For general path formulas p and q, E(p∧q) is not equivalent to Ep∧Eq. For example, if p=Fa and q=Fb, then E(Fa∧Fb) means that we have to have one path where a holds at some time ta and b holds at some time tb. However, EFa∧EFb means that we have a path where a holds at some time ta, and we have to have a path where b holds at some time tb. The two paths in the latter case may however be two different paths which is not allowed in the former case.

If q is a state formula, however, then it holds on a path iff it holds on the first state of the path. This first state is the same first state for all paths leaving the state. Hence, we have E(p∧q) in some state s if there is path leaving where p∧q holds on that path and that means that p holds on that path and q holds in s.
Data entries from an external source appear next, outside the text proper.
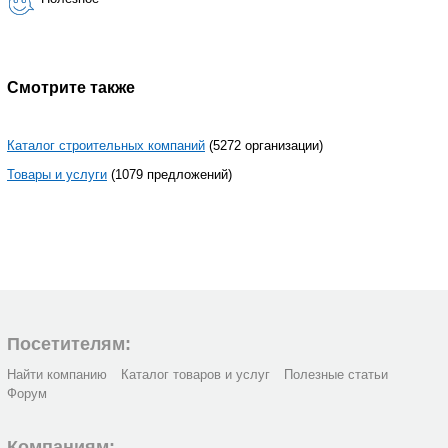
Смотрите также
Каталог строительных компаний
(5272 организации)
Товары и услуги
(1079 предложений)
Посетителям:
Найти компанию
Каталог товаров и услуг
Полезные статьи
Форум
Компаниям: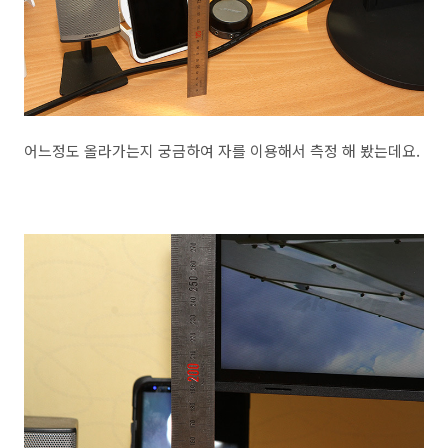
어느정도 올라가는지 궁금하여 자를 이용해서 측정 해 봤는데요.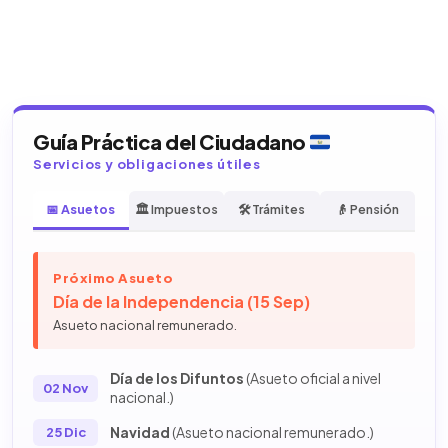
Guía Práctica del Ciudadano
Servicios y obligaciones útiles
📅 Asuetos
🏛️ Impuestos
🛠️ Trámites
👴 Pensión
Próximo Asueto
Día de la Independencia (15 Sep)
Asueto nacional remunerado.
Día de los Difuntos
(Asueto oficial a nivel
02 Nov
nacional.)
Navidad
(Asueto nacional remunerado.)
25 Dic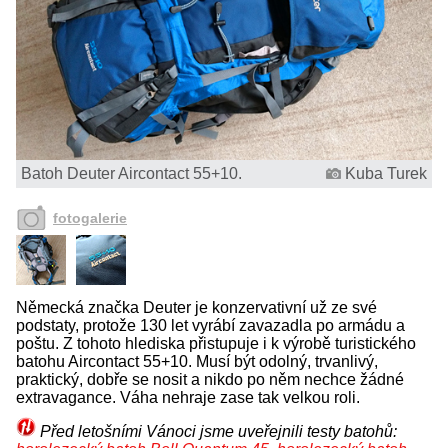
Batoh Deuter Aircontact 55+10.
Kuba Turek
fotogalerie
Německá značka Deuter je konzervativní už ze své
podstaty, protože 130 let vyrábí zavazadla po armádu a
poštu. Z tohoto hlediska přistupuje i k výrobě turistického
batohu Aircontact 55+10. Musí být odolný, trvanlivý,
praktický, dobře se nosit a nikdo po něm nechce žádné
extravagance. Váha nehraje zase tak velkou roli.
Před letošními Vánoci jsme uveřejnili testy batohů: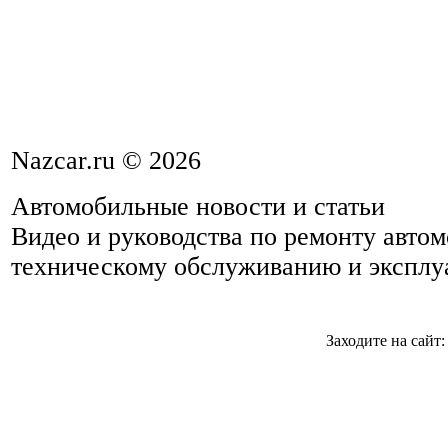
Nazcar.ru © 2026
Автомобильные новости и статьи
Видео и руководства по ремонту авто
техническому обслуживанию и эксплу
Заходите на сайт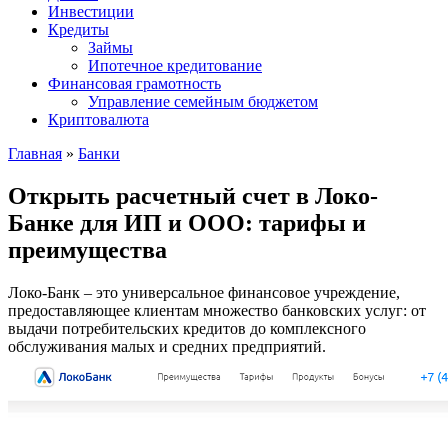
Инвестиции
Кредиты
Займы
Ипотечное кредитование
Финансовая грамотность
Управление семейным бюджетом
Криптовалюта
Главная
»
Банки
Открыть расчетный счет в Локо-
Банке для ИП и ООО: тарифы и
преимущества
Локо-Банк ‒ это универсальное финансовое учреждение,
предоставляющее клиентам множество банковских услуг: от
выдачи потребительских кредитов до комплексного
обслуживания малых и средних предприятий.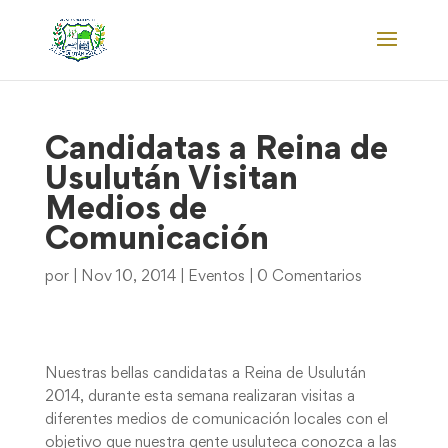
Candidatas a Reina de
Usulután Visitan
Medios de
Comunicación
por
|
Nov 10, 2014
|
Eventos
|
0 Comentarios
Nuestras bellas candidatas a Reina de Usulután
2014, durante esta semana realizaran visitas a
diferentes medios de comunicación locales con el
objetivo que nuestra gente usuluteca conozca a las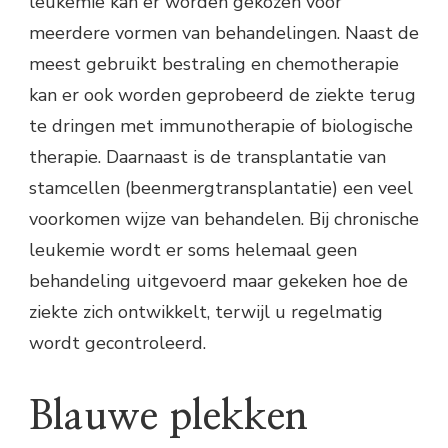
leukemie kan er worden gekozen voor
meerdere vormen van behandelingen. Naast de
meest gebruikt bestraling en chemotherapie
kan er ook worden geprobeerd de ziekte terug
te dringen met immunotherapie of biologische
therapie. Daarnaast is de transplantatie van
stamcellen (beenmergtransplantatie) een veel
voorkomen wijze van behandelen. Bij chronische
leukemie wordt er soms helemaal geen
behandeling uitgevoerd maar gekeken hoe de
ziekte zich ontwikkelt, terwijl u regelmatig
wordt gecontroleerd.
Blauwe plekken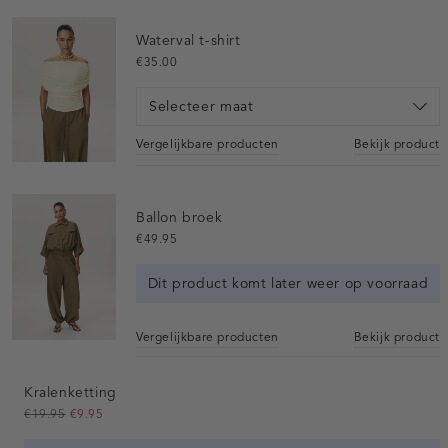
Waterval t-shirt
€35.00
Selecteer maat
Vergelijkbare producten
Bekijk product
Ballon broek
€49.95
Dit product komt later weer op voorraad
Vergelijkbare producten
Bekijk product
Kralenketting
€19.95
€9.95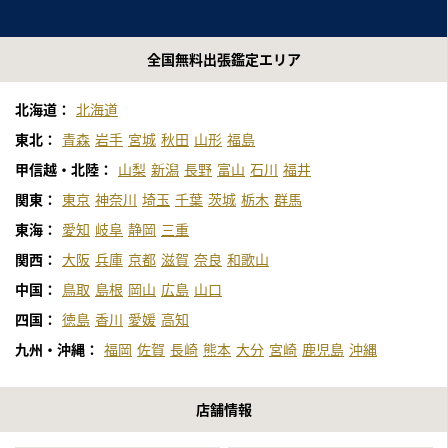
全国無料出張鑑定エリア
北海道：
北海道
東北：
青森
岩手
宮城
秋田
山形
福島
甲信越・北陸：
山梨
新潟
長野
富山
石川
福井
関東：
東京
神奈川
埼玉
千葉
茨城
栃木
群馬
東海：
愛知
岐阜
静岡
三重
関西：
大阪
兵庫
京都
滋賀
奈良
和歌山
中国：
鳥取
島根
岡山
広島
山口
四国：
徳島
香川
愛媛
高知
九州・沖縄：
福岡
佐賀
長崎
熊本
大分
宮崎
鹿児島
沖縄
店舗情報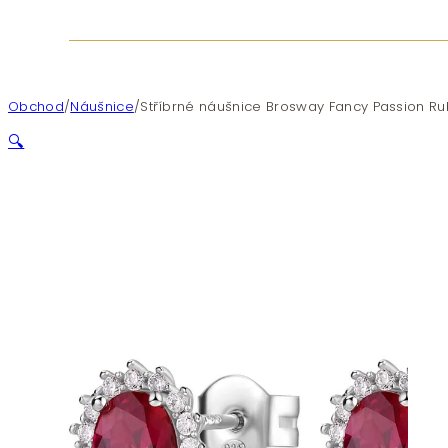
Obchod
/
Náušnice
/
Stříbrné náušnice Brosway Fancy Passion Ru
🔍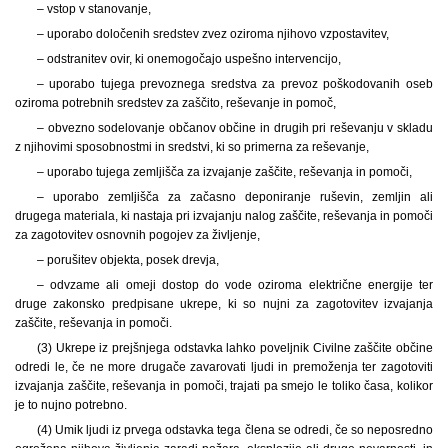
– vstop v stanovanje,
– uporabo določenih sredstev zvez oziroma njihovo vzpostavitev,
– odstranitev ovir, ki onemogočajo uspešno intervencijo,
– uporabo tujega prevoznega sredstva za prevoz poškodovanih oseb
oziroma potrebnih sredstev za zaščito, reševanje in pomoč,
– obvezno sodelovanje občanov občine in drugih pri reševanju v skladu
z njihovimi sposobnostmi in sredstvi, ki so primerna za reševanje,
– uporabo tujega zemljišča za izvajanje zaščite, reševanja in pomoči,
– uporabo zemljišča za začasno deponiranje ruševin, zemljin ali
drugega materiala, ki nastaja pri izvajanju nalog zaščite, reševanja in pomoči
za zagotovitev osnovnih pogojev za življenje,
– porušitev objekta, posek drevja,
– odvzame ali omeji dostop do vode oziroma električne energije ter
druge zakonsko predpisane ukrepe, ki so nujni za zagotovitev izvajanja
zaščite, reševanja in pomoči.
(3) Ukrepe iz prejšnjega odstavka lahko poveljnik Civilne zaščite občine
odredi le, če ne more drugače zavarovati ljudi in premoženja ter zagotoviti
izvajanja zaščite, reševanja in pomoči, trajati pa smejo le toliko časa, kolikor
je to nujno potrebno.
(4) Umik ljudi iz prvega odstavka tega člena se odredi, če so neposredno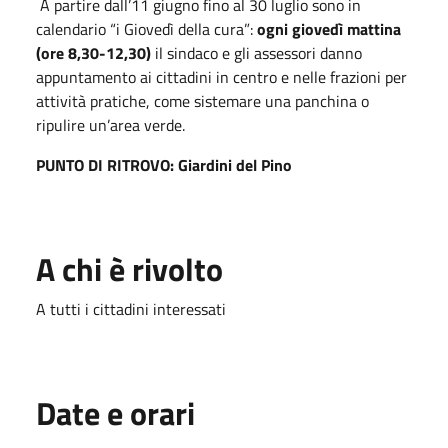
A partire dall’11
giugno
fino al 30
luglio
sono in
calendario “i Giovedì della cura”:
ogni giovedì mattina
(ore 8,30-12,30)
il sindaco e gli assessori danno
appuntamento ai cittadini in centro e nelle frazioni per
attività pratiche, come sistemare una panchina o
ripulire un’area verde.
PUNTO DI RITROVO: Giardini del Pino
A chi è rivolto
A tutti i cittadini interessati
Date e orari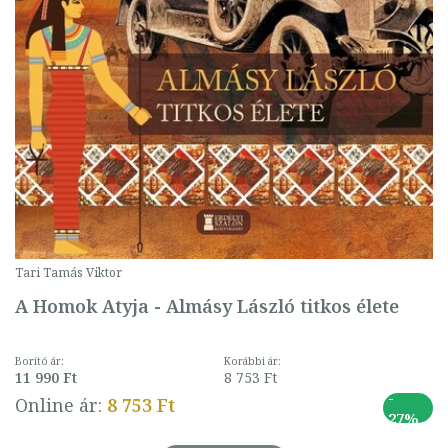
Tari Tamás Viktor
A Homok Atyja - Almásy László titkos élete
Borító ár:
Korábbi ár:
11 990 Ft
8 753 Ft
-
Online ár:
8 753 Ft
27%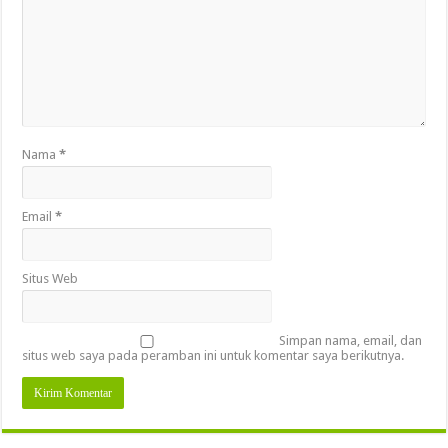
Nama
*
Email
*
Situs Web
Simpan nama, email, dan
situs web saya pada peramban ini untuk komentar saya berikutnya.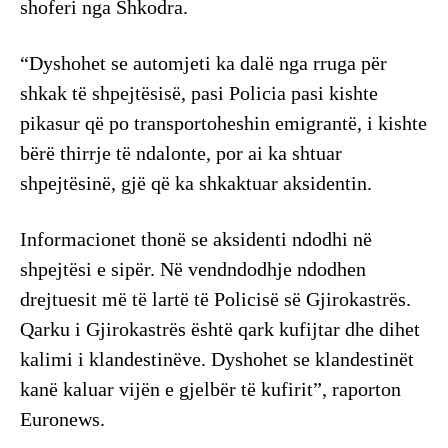
shoferi nga Shkodra.
“Dyshohet se automjeti ka dalë nga rruga për
shkak të shpejtësisë, pasi Policia pasi kishte
pikasur që po transportoheshin emigrantë, i kishte
bërë thirrje të ndalonte, por ai ka shtuar
shpejtësinë, gjë që ka shkaktuar aksidentin.
Informacionet thonë se aksidenti ndodhi në
shpejtësi e sipër. Në vendndodhje ndodhen
drejtuesit më të lartë të Policisë së Gjirokastrës.
Qarku i Gjirokastrës është qark kufijtar dhe dihet
kalimi i klandestinëve. Dyshohet se klandestinët
kanë kaluar vijën e gjelbër të kufirit”, raporton
Euronews.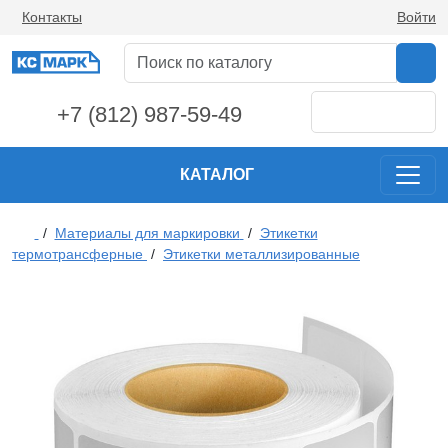
Контакты
Войти
+7 (812) 987-59-49
КАТАЛОГ
/
Материалы для маркировки
/
Этикетки
термотрансферные
/
Этикетки металлизированные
That is the same as (Ep)∧q and therefore E(p∧q) is equivalent in this case to (Ep)∧q.

Analogously, A(p∨q) is equivalent in this case to (Ap)∨q if q is a state formula.

Concerning your above transformation, the following are equivalent

- A!F(!E[1 WU a] & Fa)
- AG(E[1 WU a] | !Fa)
- AGA(E[1 WU a] | !Fa)
- AG(E[1 WU a] | A!Fa) (note here that E[1 WU a] is a state formula)